__PROMPT__:
Search the records for the word "中正二路" and pick out every line that has it.

*** Opening EXERCISE INPUTS ***

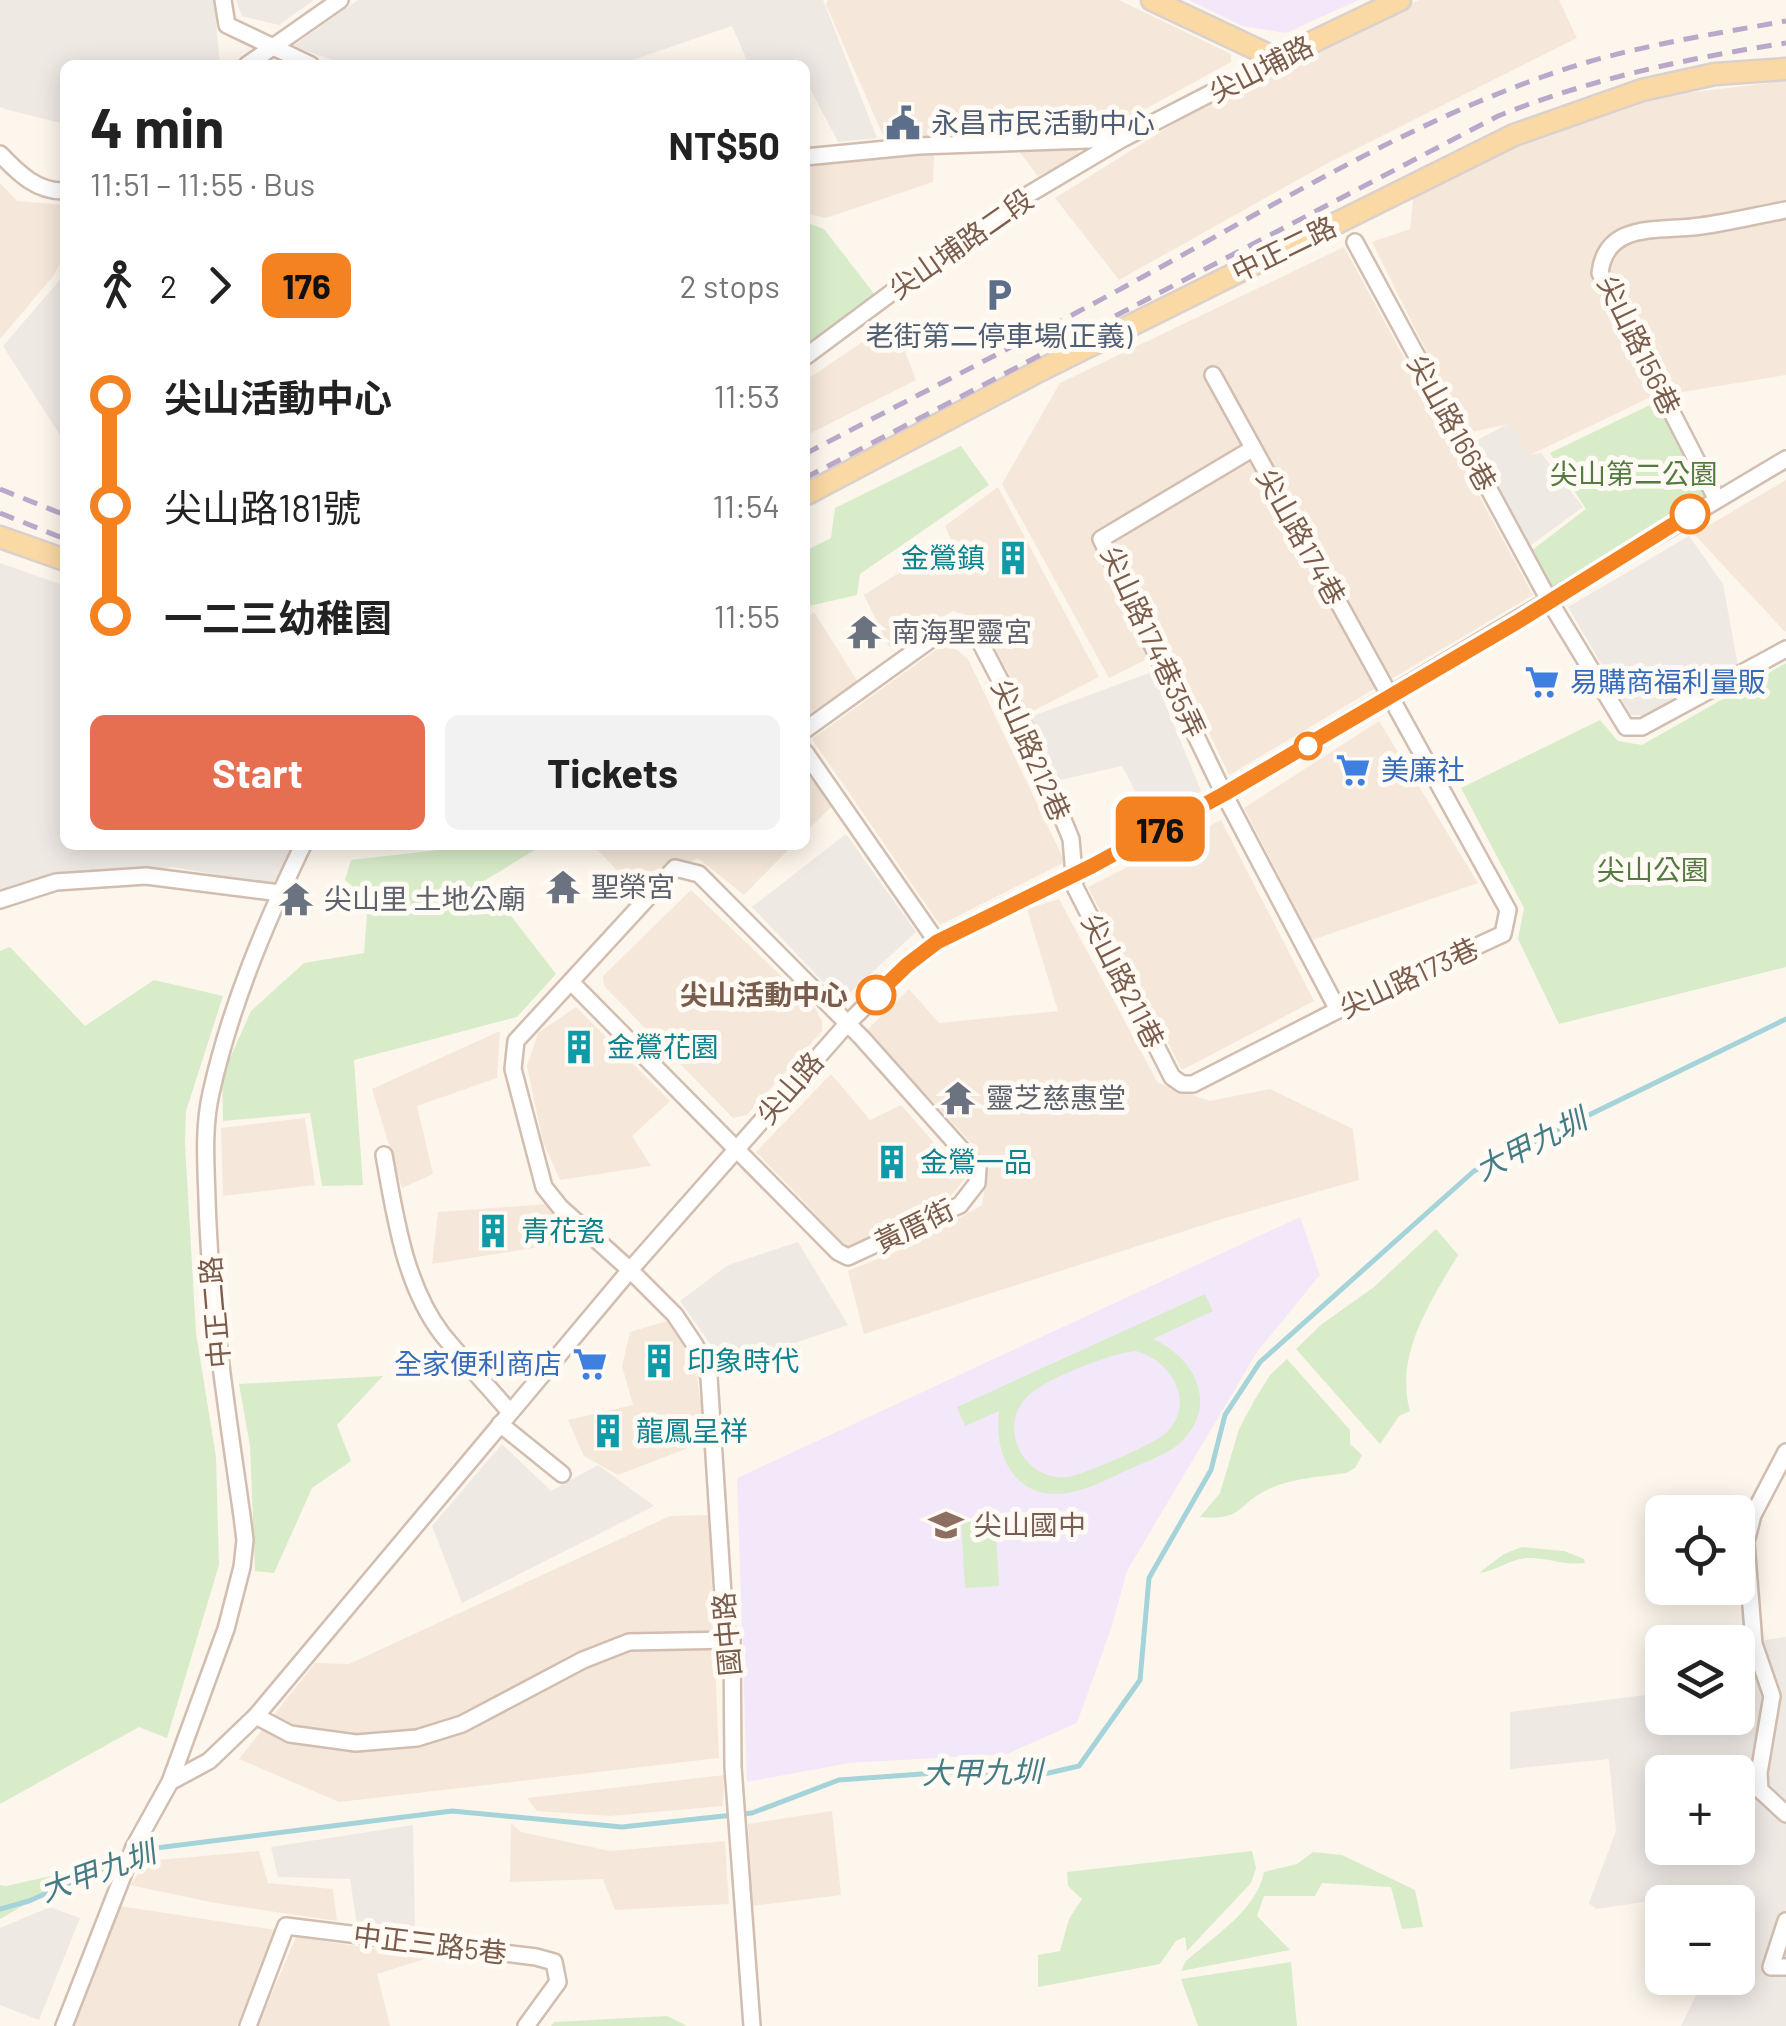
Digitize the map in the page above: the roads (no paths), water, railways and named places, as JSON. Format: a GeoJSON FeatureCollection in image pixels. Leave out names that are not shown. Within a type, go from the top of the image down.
{"type":"FeatureCollection","features":[{"type":"Feature","properties":{"kind":"main road"},"geometry":{"type":"LineString","coordinates":[[1152,0],[1277,58]]}},
{"type":"Feature","properties":{"kind":"main road","name":"尖山埔路"},"geometry":{"type":"LineString","coordinates":[[1277,58],[1400,0]]}},
{"type":"Feature","properties":{"kind":"main road","name":"中正二路"},"geometry":{"type":"LineString","coordinates":[[810,492],[1041,370],[1514,134],[1642,90],[1715,74],[1786,69]]}},
{"type":"Feature","properties":{"kind":"main road"},"geometry":{"type":"LineString","coordinates":[[0,538],[60,558]]}},
{"type":"Feature","properties":{"kind":"street"},"geometry":{"type":"LineString","coordinates":[[222,0],[227,25],[301,60]]}},
{"type":"Feature","properties":{"kind":"street"},"geometry":{"type":"LineString","coordinates":[[254,60],[340,0]]}},
{"type":"Feature","properties":{"kind":"street","name":"尖山埔路"},"geometry":{"type":"LineString","coordinates":[[1122,139],[1277,58]]}},
{"type":"Feature","properties":{"kind":"street"},"geometry":{"type":"LineString","coordinates":[[810,157],[918,146],[1122,139]]}},
{"type":"Feature","properties":{"kind":"street","name":"尖山埔路二段"},"geometry":{"type":"LineString","coordinates":[[810,353],[1004,209],[1122,139]]}},
{"type":"Feature","properties":{"kind":"street"},"geometry":{"type":"LineString","coordinates":[[0,154],[19,174],[36,184],[60,190]]}},
{"type":"Feature","properties":{"kind":"street","name":"尖山路156巷"},"geometry":{"type":"LineString","coordinates":[[1716,498],[1600,273],[1602,255],[1637,230],[1699,227],[1786,210]]}},
{"type":"Feature","properties":{"kind":"street","name":"尖山路166巷"},"geometry":{"type":"LineString","coordinates":[[1355,242],[1550,602],[1626,727],[1642,726],[1786,649]]}},
{"type":"Feature","properties":{"kind":"street","name":"尖山路174巷"},"geometry":{"type":"LineString","coordinates":[[1213,375],[1391,698]]}},
{"type":"Feature","properties":{"kind":"street","name":"尖山路174巷35弄"},"geometry":{"type":"LineString","coordinates":[[1224,794],[1101,539],[1252,449]]}},
{"type":"Feature","properties":{"kind":"street","name":"尖山路"},"geometry":{"type":"LineString","coordinates":[[170,1782],[208,1760],[256,1716],[630,1270],[847,1024],[907,965],[937,942],[1224,794],[1391,698],[1716,498],[1786,460]]}},
{"type":"Feature","properties":{"kind":"street","name":"尖山路212巷"},"geometry":{"type":"LineString","coordinates":[[810,727],[946,630],[956,626],[976,634],[1028,734],[1071,839],[1076,872]]}},
{"type":"Feature","properties":{"kind":"street","name":"尖山路173巷"},"geometry":{"type":"LineString","coordinates":[[1182,1084],[1193,1084],[1338,1010],[1504,934],[1508,910],[1391,698]]}},
{"type":"Feature","properties":{"kind":"street"},"geometry":{"type":"LineString","coordinates":[[810,759],[937,942]]}},
{"type":"Feature","properties":{"kind":"street"},"geometry":{"type":"LineString","coordinates":[[1224,794],[1338,1010]]}},
{"type":"Feature","properties":{"kind":"street","name":"中正二路"},"geometry":{"type":"LineString","coordinates":[[64,2026],[131,1856],[170,1782],[226,1630],[242,1566],[244,1528],[216,1344],[207,1121],[235,1002],[301,850]]}},
{"type":"Feature","properties":{"kind":"street","name":"國中路"},"geometry":{"type":"LineString","coordinates":[[752,2026],[737,1814],[732,1640],[725,1626],[709,1376],[676,1316],[560,1207],[544,1187],[513,1069],[516,1041],[675,868],[699,874],[847,1024]]}},
{"type":"Feature","properties":{"kind":"street","name":"尖山路211巷"},"geometry":{"type":"LineString","coordinates":[[1076,872],[1075,887],[1139,1018],[1172,1077],[1182,1084]]}},
{"type":"Feature","properties":{"kind":"street"},"geometry":{"type":"LineString","coordinates":[[0,900],[56,882],[146,876],[280,893]]}},
{"type":"Feature","properties":{"kind":"street"},"geometry":{"type":"LineString","coordinates":[[571,982],[737,1149]]}},
{"type":"Feature","properties":{"kind":"street","name":"黃厝街"},"geometry":{"type":"LineString","coordinates":[[737,1149],[848,1258],[960,1205],[971,1194],[978,1183],[978,1168],[847,1024]]}},
{"type":"Feature","properties":{"kind":"street"},"geometry":{"type":"LineString","coordinates":[[384,1156],[402,1246],[416,1286],[440,1331],[505,1417],[562,1474]]}},
{"type":"Feature","properties":{"kind":"street"},"geometry":{"type":"LineString","coordinates":[[1786,1452],[1752,1515],[1746,1542],[1754,1644],[1772,1696],[1758,1773],[1760,1790],[1786,1814]]}},
{"type":"Feature","properties":{"kind":"street"},"geometry":{"type":"LineString","coordinates":[[256,1716],[290,1734],[356,1743],[417,1738],[462,1724],[584,1660],[629,1642],[732,1640]]}},
{"type":"Feature","properties":{"kind":"street"},"geometry":{"type":"LineString","coordinates":[[1786,1921],[1770,1967],[1786,1967]]}},
{"type":"Feature","properties":{"kind":"street","name":"中正三路5巷"},"geometry":{"type":"LineString","coordinates":[[248,2026],[286,1926],[536,1956],[554,1962],[558,1982],[526,2026]]}},
{"type":"Feature","properties":{"kind":"waterway","name":"大甲九圳"},"geometry":{"type":"LineString","coordinates":[[137,1854],[148,1849],[452,1811],[622,1827],[752,1813],[839,1780],[949,1772],[1027,1778],[1079,1766],[1140,1680],[1149,1578],[1211,1470],[1225,1415],[1260,1362],[1474,1171],[1786,1019]]}},
{"type":"Feature","properties":{"kind":"waterway","name":"大甲九圳"},"geometry":{"type":"LineString","coordinates":[[0,1909],[29,1901],[122,1860]]}},
{"type":"Feature","properties":{"kind":"railway"},"geometry":{"type":"LineString","coordinates":[[810,451],[1440,119],[1542,77],[1602,58],[1786,21]]}},
{"type":"Feature","properties":{"kind":"railway"},"geometry":{"type":"LineString","coordinates":[[810,475],[1498,116],[1640,71],[1786,43]]}},
{"type":"Feature","properties":{"kind":"railway"},"geometry":{"type":"LineString","coordinates":[[0,489],[60,513]]}},
{"type":"Feature","properties":{"kind":"railway"},"geometry":{"type":"LineString","coordinates":[[0,513],[60,537]]}},
{"type":"Feature","properties":{"kind":"place","name":"永昌市民活動中心"},"geometry":{"type":"Point","coordinates":[903,123]}},
{"type":"Feature","properties":{"kind":"place","name":"老街第二停車場(正義)"},"geometry":{"type":"Point","coordinates":[999,295]}},
{"type":"Feature","properties":{"kind":"place","name":"金鶯鎮"},"geometry":{"type":"Point","coordinates":[1013,558]}},
{"type":"Feature","properties":{"kind":"place","name":"南海聖靈宮"},"geometry":{"type":"Point","coordinates":[864,632]}},
{"type":"Feature","properties":{"kind":"place","name":"易購商福利量販"},"geometry":{"type":"Point","coordinates":[1542,682]}},
{"type":"Feature","properties":{"kind":"place","name":"美廉社"},"geometry":{"type":"Point","coordinates":[1353,770]}},
{"type":"Feature","properties":{"kind":"place","name":"聖榮宮"},"geometry":{"type":"Point","coordinates":[563,887]}},
{"type":"Feature","properties":{"kind":"place","name":"尖山里 土地公廟"},"geometry":{"type":"Point","coordinates":[296,899]}},
{"type":"Feature","properties":{"kind":"place","name":"尖山活動中心"},"geometry":{"type":"Point","coordinates":[876,995]}},
{"type":"Feature","properties":{"kind":"place","name":"金鶯花園"},"geometry":{"type":"Point","coordinates":[579,1047]}},
{"type":"Feature","properties":{"kind":"place","name":"靈芝慈惠堂"},"geometry":{"type":"Point","coordinates":[958,1098]}},
{"type":"Feature","properties":{"kind":"place","name":"金鶯一品"},"geometry":{"type":"Point","coordinates":[892,1162]}},
{"type":"Feature","properties":{"kind":"place","name":"青花瓷"},"geometry":{"type":"Point","coordinates":[493,1231]}},
{"type":"Feature","properties":{"kind":"place","name":"印象時代"},"geometry":{"type":"Point","coordinates":[659,1361]}},
{"type":"Feature","properties":{"kind":"place","name":"全家便利商店"},"geometry":{"type":"Point","coordinates":[590,1364]}},
{"type":"Feature","properties":{"kind":"place","name":"龍鳳呈祥"},"geometry":{"type":"Point","coordinates":[608,1431]}},
{"type":"Feature","properties":{"kind":"place","name":"尖山國中"},"geometry":{"type":"Point","coordinates":[946,1525]}},
{"type":"Feature","properties":{"kind":"park label","name":"尖山第二公園"},"geometry":{"type":"Point","coordinates":[1634,474]}},
{"type":"Feature","properties":{"kind":"park label","name":"尖山公園"},"geometry":{"type":"Point","coordinates":[1653,870]}}]}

*** Closing EXERCISE INPUTS ***

__EXERCISE ANSWER__:
{"type":"Feature","properties":{"kind":"main road","name":"中正二路"},"geometry":{"type":"LineString","coordinates":[[810,492],[1041,370],[1514,134],[1642,90],[1715,74],[1786,69]]}},
{"type":"Feature","properties":{"kind":"street","name":"中正二路"},"geometry":{"type":"LineString","coordinates":[[64,2026],[131,1856],[170,1782],[226,1630],[242,1566],[244,1528],[216,1344],[207,1121],[235,1002],[301,850]]}},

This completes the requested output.